Pupils look on as 40 become new citizens

Field trip to courthouse caps immigration studies

December 18, 2004|By Molly Knight | Molly Knight,SUN STAFF

The more than 40 immigrants who gathered in the ceremonial chambers of the U.S. District Court in Baltimore yesterday afternoon knew what to expect of their 15-minute naturalization ceremony - an event for which they had long been preparing.

What they didn't know, however, is that they would share the experience with a group of 46 fourth-grade pupils from Chesapeake Academy in Anne Arundel County - the first such visit to the courthouse by academy students.

"It's so special that they are here with us," said Anne Truong, 25, who immigrated from Vietnam four years ago and lives in Silver Spring. "We are so happy, and the kids are happy, too."

For the pupils - dressed in neatly pressed uniforms of navy and dark green - the field trip capped a semester spent studying immigration, an unusual curriculum developed by teachers at the independent creative arts school.

"We studied immigration every day," said Vicki D'Andrea, a fourth-grade teacher at the academy. "The subject informed everything we did."

In social studies class, they learned about Ellis Island. In English class, they pretended to be young immigrants traveling to America on a ship, crafting letters to thank their parents for the opportunity to leave home. In math class, the pupils designed tenement houses as they learned about scale.

By the time they reached the courtroom of U.S. District Judge Beth P. Gesner yesterday, the fourth-graders demonstrated an impressive grasp of the world.

"I know where Burma is," said 10-year-old Ryan Schubert, standing in the sunlit lobby of the courthouse, where he and his classmates organized a reception for the new citizens (funded by the pupils, who earned money by doing chores at home). "We found it on a map last night, but it was hard because it's name changed [to Myanmar]."

Ryan stood next to Molly Pinnus, a blond-haired girl who called the field trip "really cool."

"We've been studying immigration for months," said the 9-year-old. "And we got to be part of this really special day."

When learning about the process of becoming a U.S. citizen, the pupils of Chesapeake Academy were spared few details.

In recent weeks, the school was host to an immigrations official from the U.S. Citizenship and Immigration Services, who explained the paperwork the process requires. The children also committed the Oath of Allegiance to the United States to memory, which contains such difficult words as abjure and potentate.

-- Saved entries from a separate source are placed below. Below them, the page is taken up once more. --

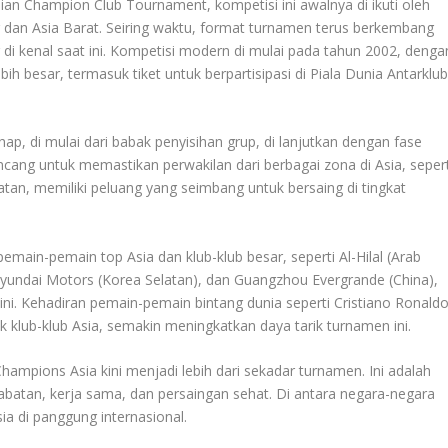
an Champion Club Tournament, kompetisi ini awalnya di ikuti oleh
r dan Asia Barat. Seiring waktu, format turnamen terus berkembang
di kenal saat ini. Kompetisi modern di mulai pada tahun 2002, denga
ebih besar, termasuk tiket untuk berpartisipasi di Piala Dunia Antarklu
ap, di mulai dari babak penyisihan grup, di lanjutkan dengan fase
 rancang untuk memastikan perwakilan dari berbagai zona di Asia, sepert
latan, memiliki peluang yang seimbang untuk bersaing di tingkat
pemain-pemain top Asia dan klub-klub besar, seperti Al-Hilal (Arab
yundai Motors (Korea Selatan), dan Guangzhou Evergrande (China),
ini. Kehadiran pemain-pemain bintang dunia seperti Cristiano Ronaldo
klub-klub Asia, semakin meningkatkan daya tarik turnamen ini.
ampions Asia kini menjadi lebih dari sekadar turnamen. Ini adalah
abatan, kerja sama, dan persaingan sehat. Di antara negara-negara
ia di panggung internasional.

D'Andrea said the children looked up all the words in the dictionary, "which would normally be really boring," she said. "But these kids wanted to know what every word meant because they now understand what it means to become a citizen."

The new citizens - who came from more than 30 countries - said they were impressed with the knowledge and enthusiasm of the pupils.

"This is such a wonderful occasion," said Binu Mathews, a 34-year-old student from India. "It's a pleasure to have them here to understand the procedure because they are a part of this country, and it's something they should know."

Mathews clutched a book titled What America Means to Me - a gift from the pupils, who handmade individual books containing poems and drawings about the United States for each of the new citizens.

"I will absolutely keep this as a souvenir," said Mathews.